This marks my 30th CES and Comdex, and what is crystal clear in 2026 is that the show is no longer about gadgets. This year, CES is about platforms, artificial intelligence, and connectivity and more importantly the integration of AI into existing products and categories.

In the past, CES was defined by products — televisions, projectors, appliances, audio gear, and an endless parade of gadgets from both global giants and small startups. But that focus has steadily shifted. CES is now moving beyond gimmicky inventions and positioning itself as one of the most important global stages for artificial intelligence.

Headlining the show is NVIDIA CEO Jensen Huang. I remember when Huang was simply the head of a graphics card company focused on gamers, attending CES to talk about performance graphics. Back then, NVIDIA came to CES to showcase 3D gaming technology, launch the influential GeForce series, and promote the GPU — the graphics processing unit it invented in 1999.

That invention became the backbone of PC gaming and, ultimately, modern AI.

Today, NVIDIA is one of the world’s most valuable and closely watched technology companies. At CES 2026, Huang will outline a roadmap for how NVIDIA plans to drive the next industrial revolution — accelerating both generative AI and what the company calls “physical AI.”

“The Jensen keynote is front and centre when it comes to the strategic direction of AI,” Wedbush analyst Dan Ives said recently. “It’s not just tech investors watching — it’s the entire world.”

This evolution explains why many Australian retailers have chosen to stay away from CES this year. What was once a consumer showcase focused on sellable products has become a massive technology event centred on future platforms rather than next quarter’s inventory.

For the technology industry as a whole, however, CES 2026 is critically important. The show is set to push the consumer AI revolution into an entirely new phase.

Already, companies such as Samsung, Panasonic, TCL, Hisense, and robotic vacuum brands including Narwal and Ecovacs are using AI to elevate products far beyond simple automation. AI investment is now driving economic growth itself. According to Harvard economist Jason Furman, AI accounted for as much as 92% of U.S. GDP growth in the first half of 2024.

AMD CEO Lisa Su will also deliver a keynote. Su has transformed AMD from a struggling chipmaker into a serious NVIDIA competitor, with a market capitalisation exceeding $200 billion.
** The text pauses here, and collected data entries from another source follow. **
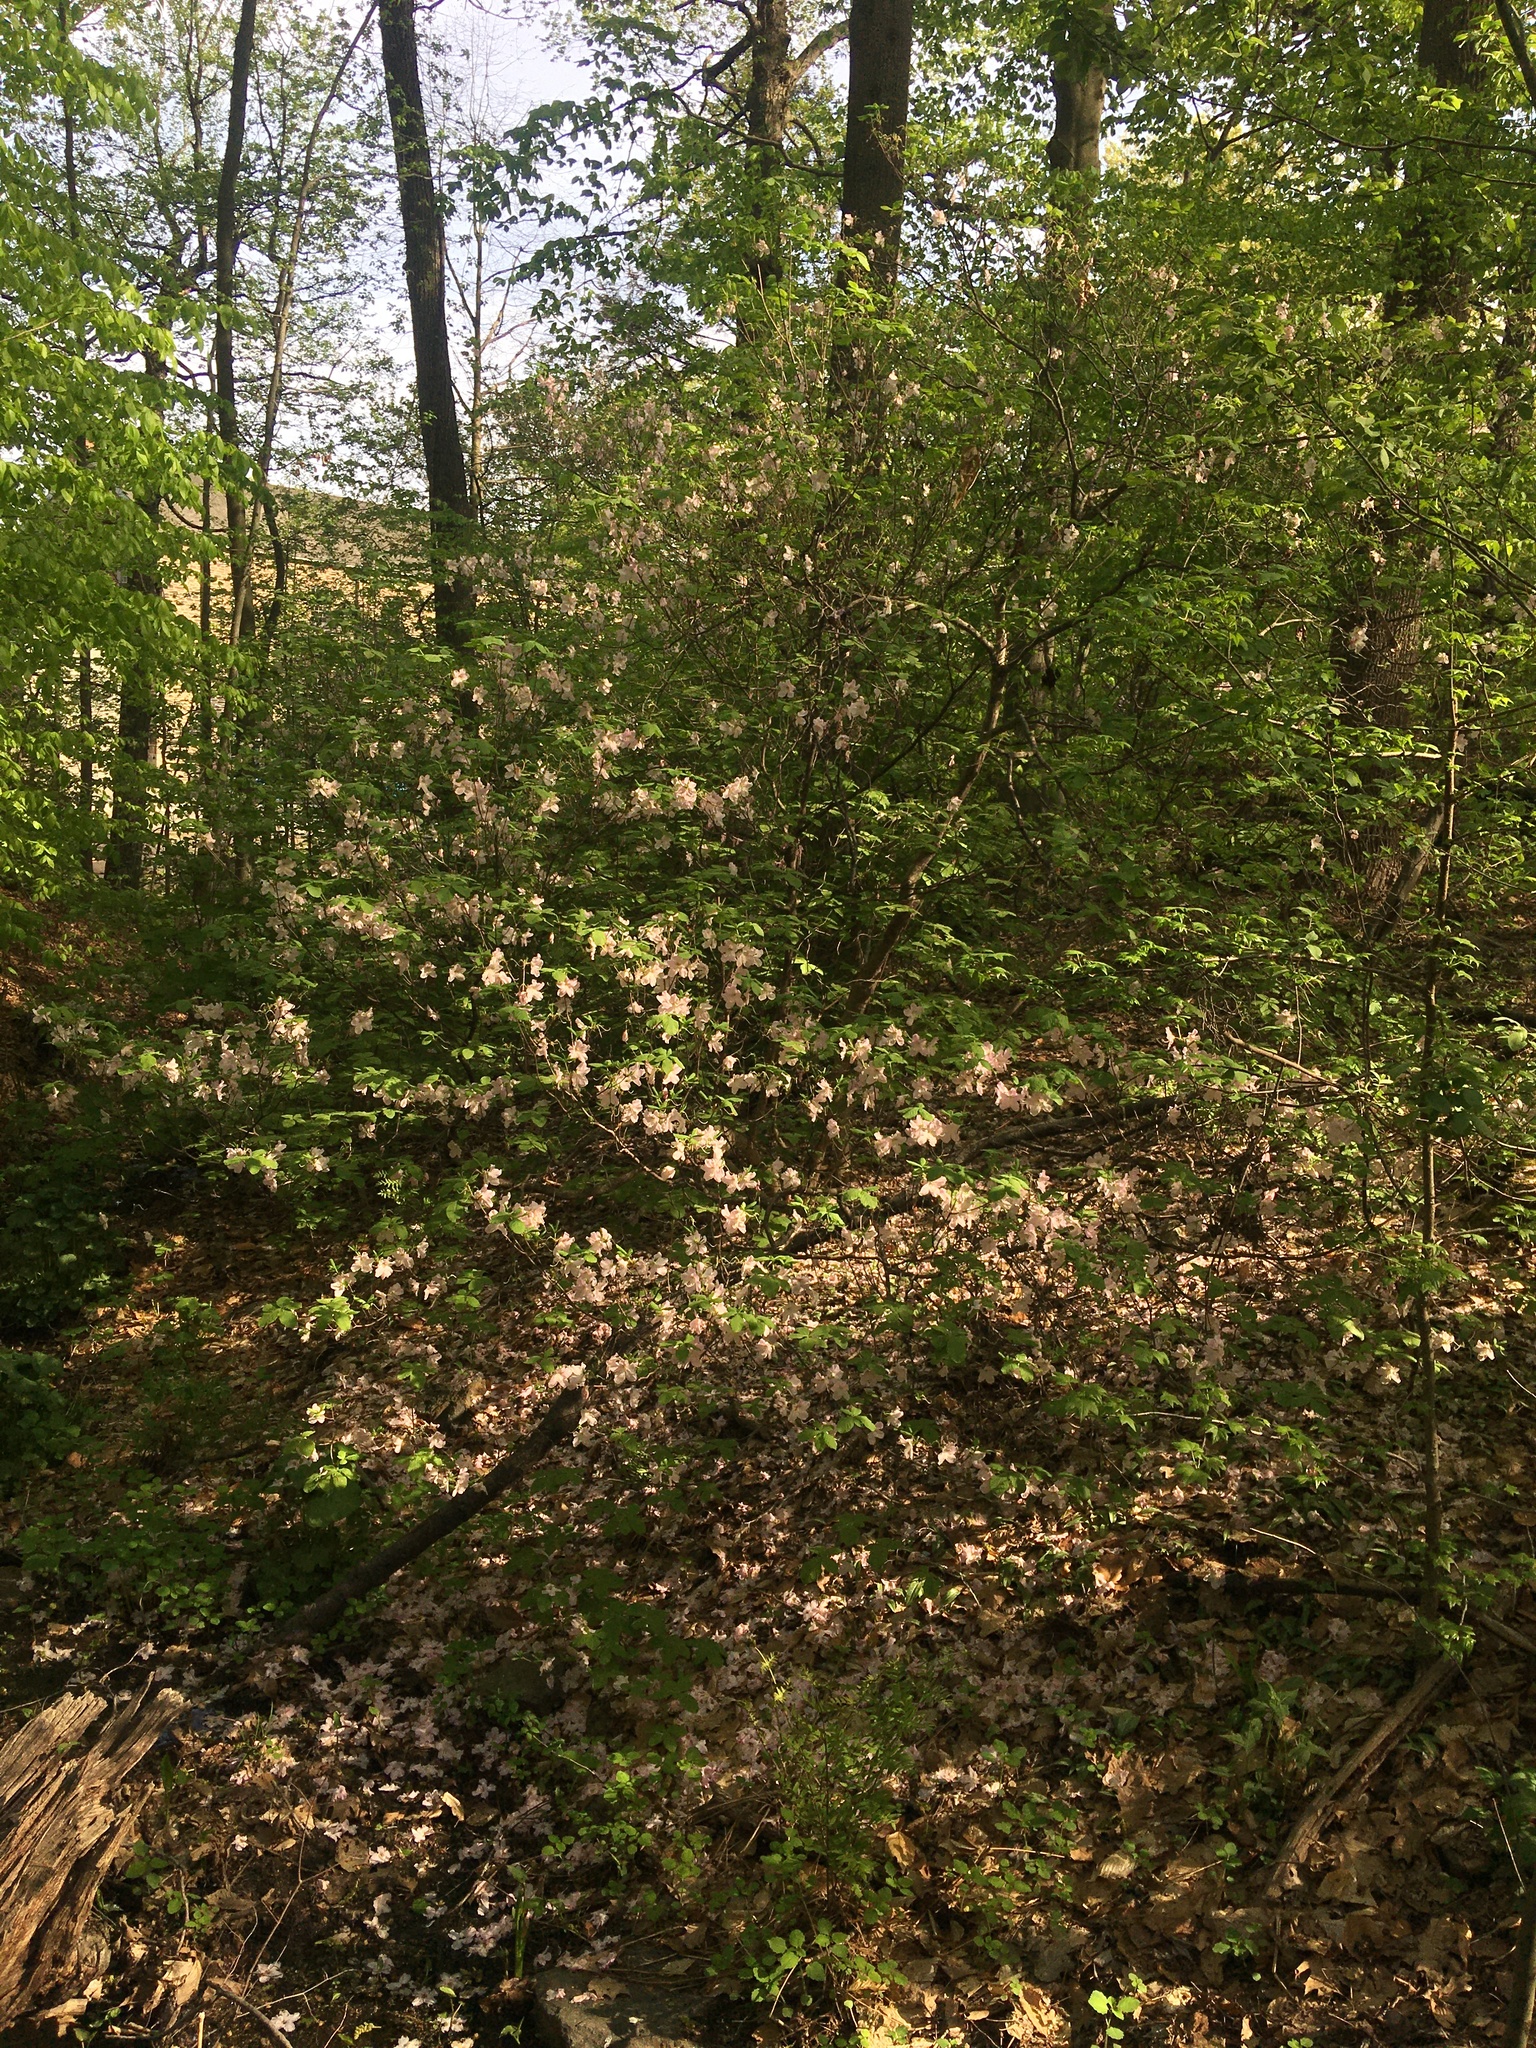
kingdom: Plantae
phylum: Tracheophyta
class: Magnoliopsida
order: Ericales
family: Ericaceae
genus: Rhododendron
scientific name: Rhododendron schlippenbachii
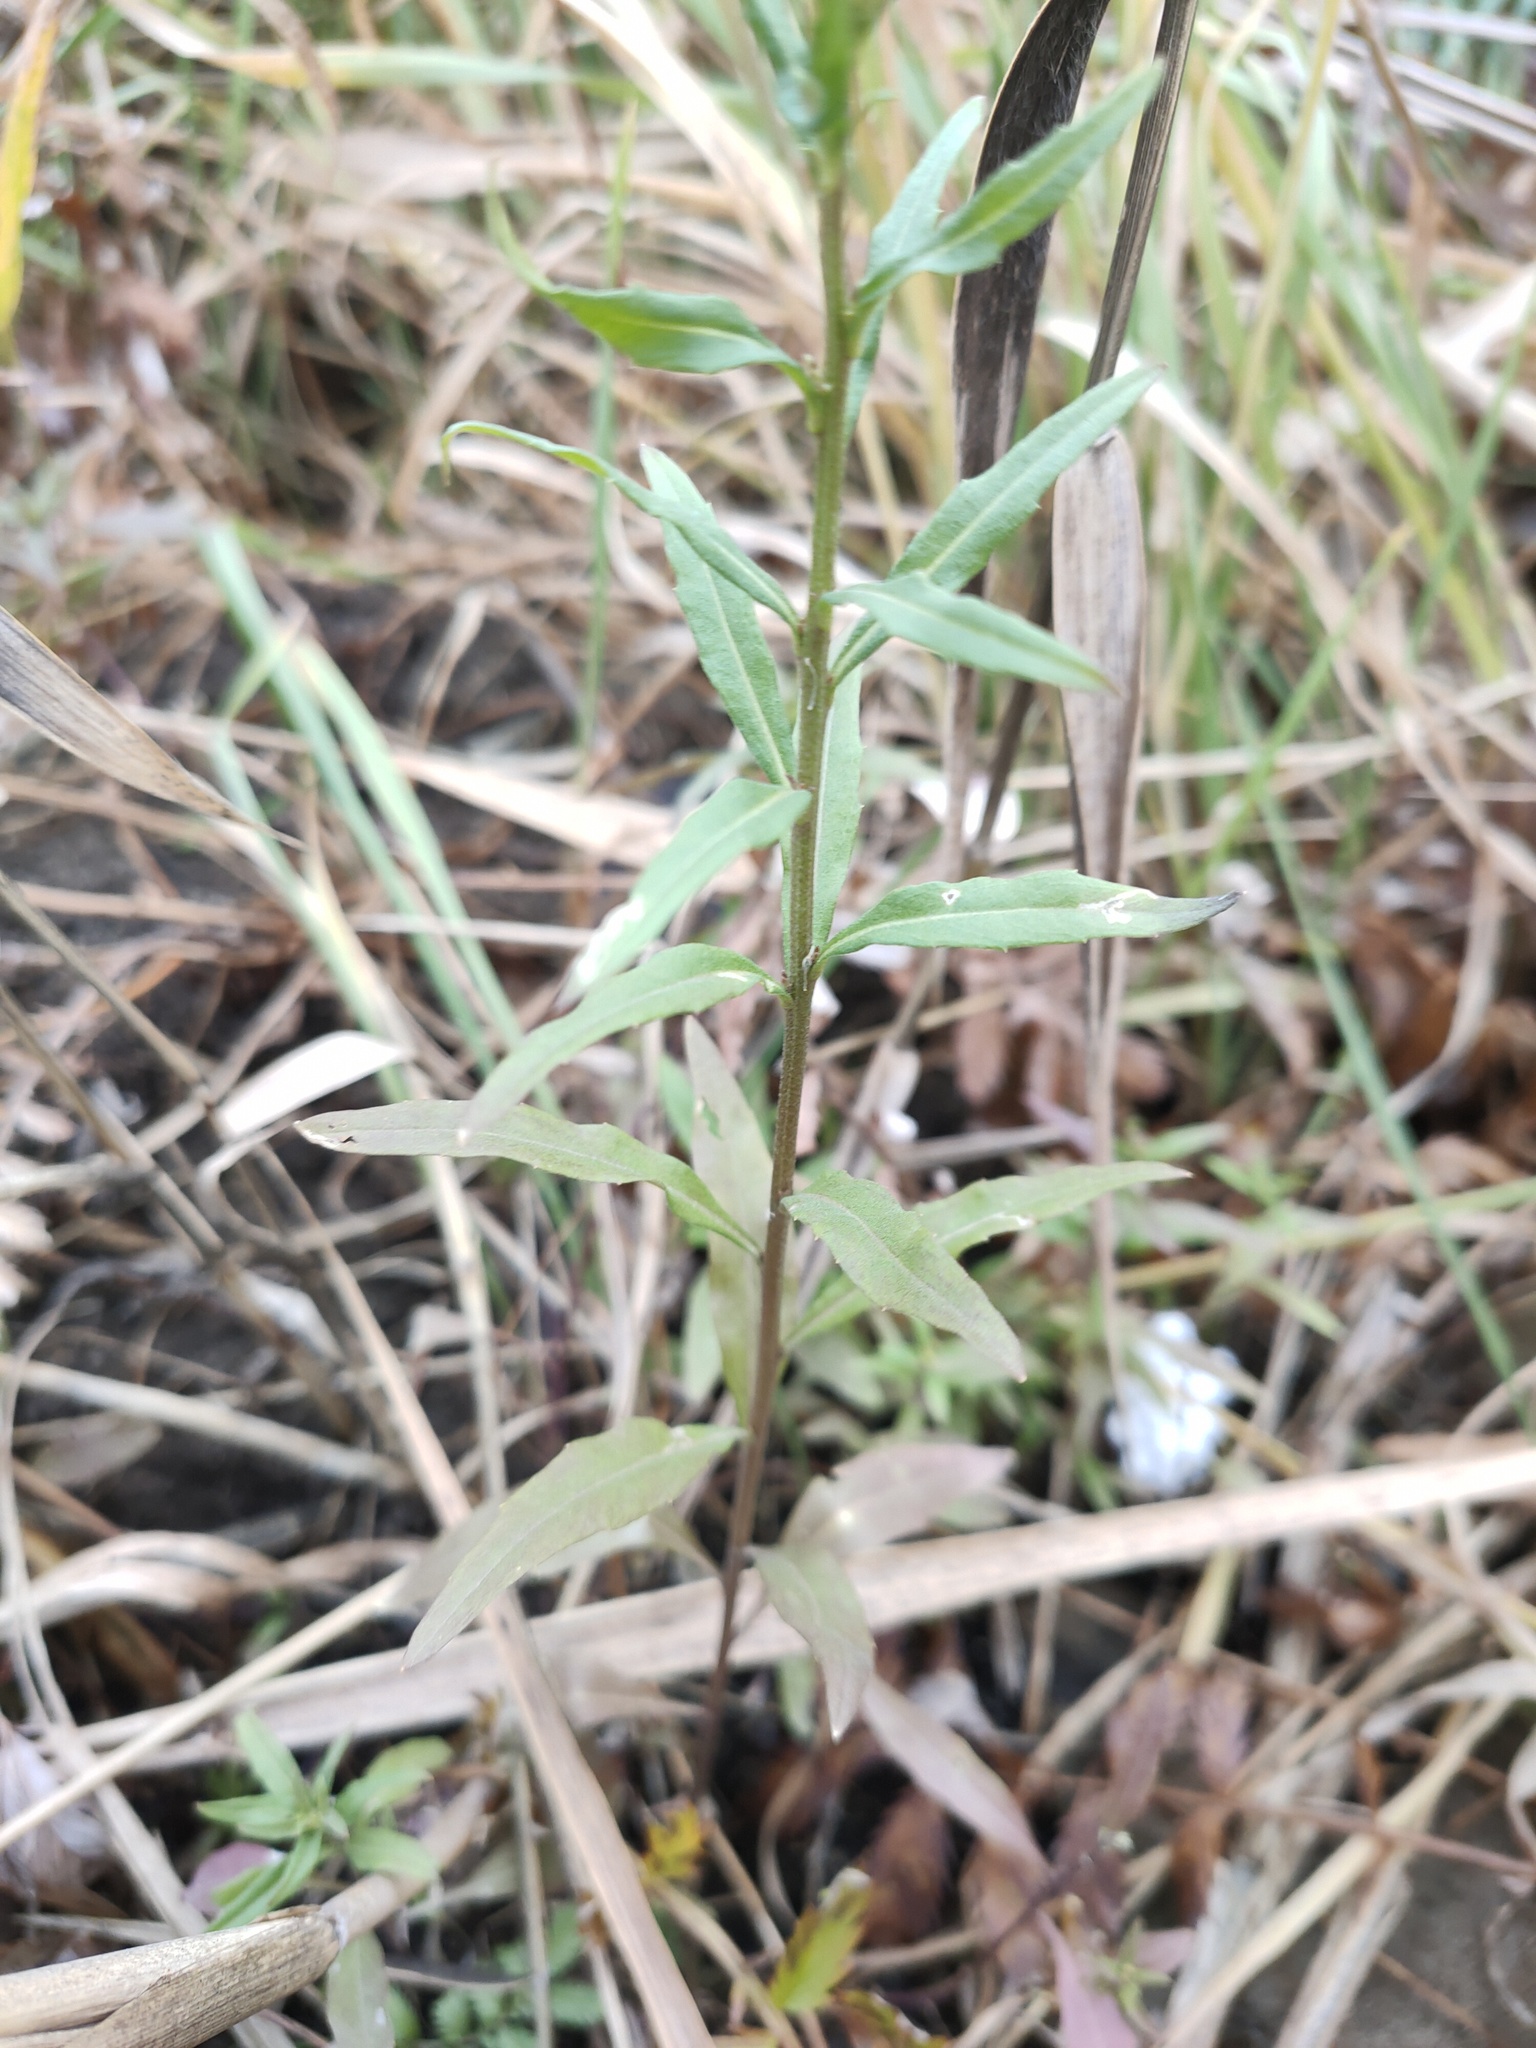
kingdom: Plantae
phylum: Tracheophyta
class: Magnoliopsida
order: Brassicales
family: Brassicaceae
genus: Erysimum
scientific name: Erysimum cheiranthoides
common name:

She is expected to announce new enterprise-focused chips aimed at companies seeking alternatives to NVIDIA’s premium-priced AI accelerators.

Chinese PC giant Lenovo will also play a major role, particularly as it invests heavily in Chinese AI systems used in servers and PCs across Australian government and education sectors.

While AMD still holds only a fraction of NVIDIA’s AI accelerator market share, the competition is intensifying. Huang, meanwhile, will emphasise physical AI — extending far beyond robotics into drones, appliances, televisions, and mobile devices.

“Think of it in terms of industries,” one source said. “Healthcare, automotive, manufacturing — this is about showing how AI actually transforms how entire sectors operate.”

For decades, CES showcased the technology of tomorrow — much of which never arrived in Australia because retailers such as Harvey Norman, JB Hi-Fi, and Bing Lee were unwilling to take risks or couldn’t see a viable local market.

That dynamic is changing. Brands like Samsung, which is increasingly moving direct-to-consumer, along with Hisense and TCL, are now briefing retailers ahead of CES and flying them overseas to see products firsthand.

On the show floor, the shift to physical AI will be unmistakable. Intel, AMD, and Lenovo are positioning their hardware as the foundation that allows AI to move out of data centres and into everyday consumer devices.

For years, CES promised the future. In 2026, the future has arrived — and the question is no longer whether AI will transform consumer technology, but how fast it will happen.